## ASSIGNMENT
All entries must be repeated exactly; do not include the pictures.
────
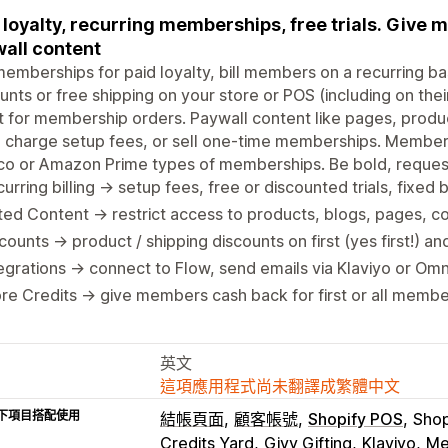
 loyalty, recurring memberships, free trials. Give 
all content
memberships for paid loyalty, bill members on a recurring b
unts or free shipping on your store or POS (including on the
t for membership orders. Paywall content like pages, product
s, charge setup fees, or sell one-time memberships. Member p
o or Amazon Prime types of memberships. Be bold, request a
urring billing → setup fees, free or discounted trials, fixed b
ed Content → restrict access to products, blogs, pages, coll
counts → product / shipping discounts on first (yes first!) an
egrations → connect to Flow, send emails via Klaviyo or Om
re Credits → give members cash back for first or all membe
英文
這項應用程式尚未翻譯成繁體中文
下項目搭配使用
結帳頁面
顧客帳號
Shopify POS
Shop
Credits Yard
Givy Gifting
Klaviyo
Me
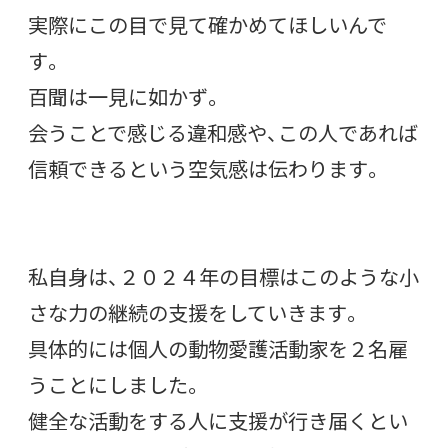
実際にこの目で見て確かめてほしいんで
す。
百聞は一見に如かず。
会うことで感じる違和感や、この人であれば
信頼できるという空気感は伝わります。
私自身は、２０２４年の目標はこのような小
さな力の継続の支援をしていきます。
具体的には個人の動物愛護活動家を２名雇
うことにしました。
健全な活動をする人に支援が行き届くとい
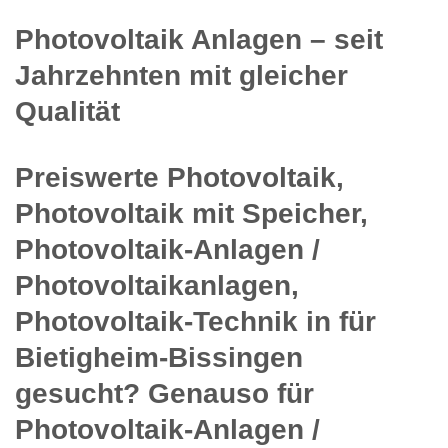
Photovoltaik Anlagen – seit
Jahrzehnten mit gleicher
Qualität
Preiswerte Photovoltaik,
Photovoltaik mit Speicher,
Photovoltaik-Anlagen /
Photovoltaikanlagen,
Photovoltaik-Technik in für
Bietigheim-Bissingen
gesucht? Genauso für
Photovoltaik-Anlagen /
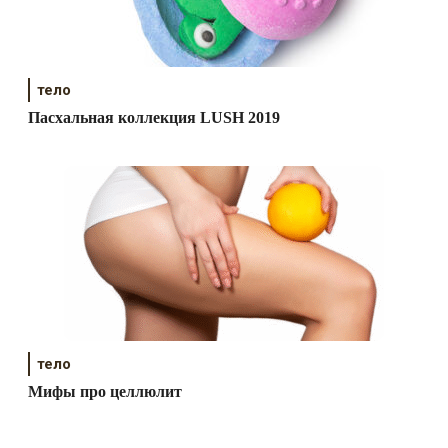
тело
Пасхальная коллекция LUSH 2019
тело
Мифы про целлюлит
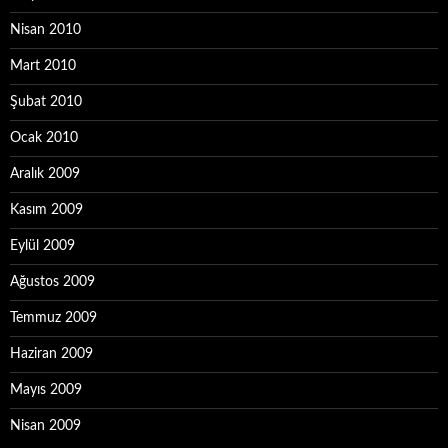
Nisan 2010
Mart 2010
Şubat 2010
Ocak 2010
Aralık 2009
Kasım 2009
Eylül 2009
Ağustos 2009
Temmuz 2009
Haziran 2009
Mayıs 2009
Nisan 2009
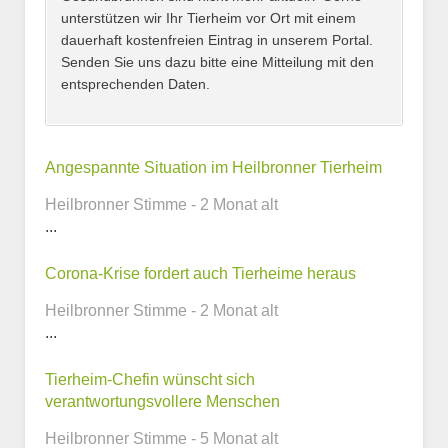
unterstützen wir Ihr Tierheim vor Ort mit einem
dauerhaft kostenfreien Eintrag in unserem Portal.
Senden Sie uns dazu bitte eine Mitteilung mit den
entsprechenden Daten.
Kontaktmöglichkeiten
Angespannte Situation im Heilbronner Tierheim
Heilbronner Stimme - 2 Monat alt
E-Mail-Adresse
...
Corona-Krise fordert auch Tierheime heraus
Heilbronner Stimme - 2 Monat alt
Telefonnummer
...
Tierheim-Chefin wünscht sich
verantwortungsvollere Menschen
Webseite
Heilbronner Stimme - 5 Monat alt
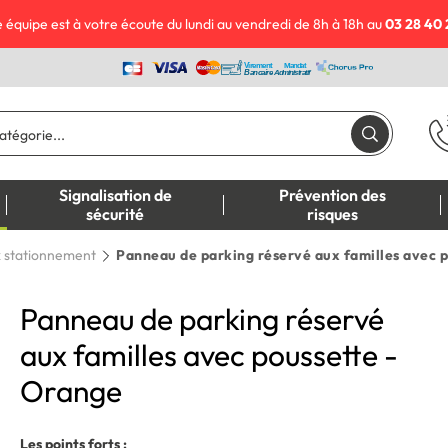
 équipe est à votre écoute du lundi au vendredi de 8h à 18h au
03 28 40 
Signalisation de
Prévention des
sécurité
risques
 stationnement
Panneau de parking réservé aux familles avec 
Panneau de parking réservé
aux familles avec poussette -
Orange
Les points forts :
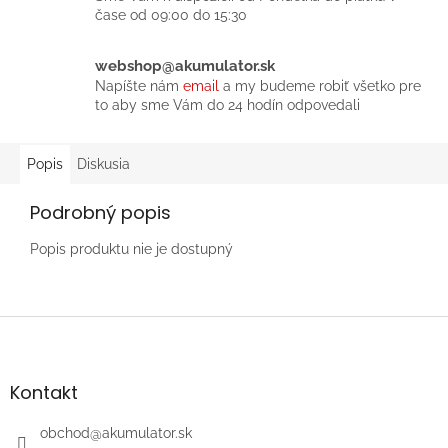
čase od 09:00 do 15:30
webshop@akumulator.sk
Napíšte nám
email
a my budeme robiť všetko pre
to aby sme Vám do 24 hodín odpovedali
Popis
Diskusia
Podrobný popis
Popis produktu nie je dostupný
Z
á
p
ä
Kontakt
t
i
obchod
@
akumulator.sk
────
## ANSWER SECTION
 loyalty, recurring memberships, free trials. Give 
all content
memberships for paid loyalty, bill members on a recurring b
unts or free shipping on your store or POS (including on the
t for membership orders. Paywall content like pages, product
s, charge setup fees, or sell one-time memberships. Member p
o or Amazon Prime types of memberships. Be bold, request a
urring billing → setup fees, free or discounted trials, fixed b
ed Content → restrict access to products, blogs, pages, coll
counts → product / shipping discounts on first (yes first!) an
egrations → connect to Flow, send emails via Klaviyo or Om
re Credits → give members cash back for first or all membe
英文
這項應用程式尚未翻譯成繁體中文
下項目搭配使用
結帳頁面
顧客帳號
Shopify POS
Shop
Credits Yard
Givy Gifting
Klaviyo
Me
実際にこの目で見て確かめてほしいんで
す。
百聞は一見に如かず。
会うことで感じる違和感や、この人であれば
信頼できるという空気感は伝わります。
私自身は、２０２４年の目標はこのような小
さな力の継続の支援をしていきます。
具体的には個人の動物愛護活動家を２名雇
うことにしました。
健全な活動をする人に支援が行き届くとい
Photovoltaik Anlagen – seit
Jahrzehnten mit gleicher
Qualität
Preiswerte Photovoltaik,
Photovoltaik mit Speicher,
Photovoltaik-Anlagen /
Photovoltaikanlagen,
Photovoltaik-Technik in für
Bietigheim-Bissingen
gesucht? Genauso für
Photovoltaik-Anlagen /
тело
Пасхальная коллекция LUSH 2019
тело
Мифы про целлюлит
Nisan 2010
Mart 2010
Şubat 2010
Ocak 2010
Aralık 2009
Kasım 2009
Eylül 2009
Ağustos 2009
Temmuz 2009
Haziran 2009
Mayıs 2009
Nisan 2009
unterstützen wir Ihr Tierheim vor Ort mit einem
dauerhaft kostenfreien Eintrag in unserem Portal.
Senden Sie uns dazu bitte eine Mitteilung mit den
entsprechenden Daten.
Kontaktmöglichkeiten
Angespannte Situation im Heilbronner Tierheim
Heilbronner Stimme - 2 Monat alt
E-Mail-Adresse
...
Corona-Krise fordert auch Tierheime heraus
Heilbronner Stimme - 2 Monat alt
Telefonnummer
...
Tierheim-Chefin wünscht sich
verantwortungsvollere Menschen
Webseite
Heilbronner Stimme - 5 Monat alt
 équipe est à votre écoute du lundi au vendredi de 8h à 18h au
03 28 40 
Signalisation de
Prévention des
sécurité
risques
 stationnement
Panneau de parking réservé aux familles avec 
Panneau de parking réservé
aux familles avec poussette -
Orange
Les points forts :
čase od 09:00 do 15:30
webshop@akumulator.sk
Napíšte nám
email
a my budeme robiť všetko pre
to aby sme Vám do 24 hodín odpovedali
Popis
Diskusia
Podrobný popis
Popis produktu nie je dostupný
Z
á
p
ä
Kontakt
t
i
obchod
@
akumulator.sk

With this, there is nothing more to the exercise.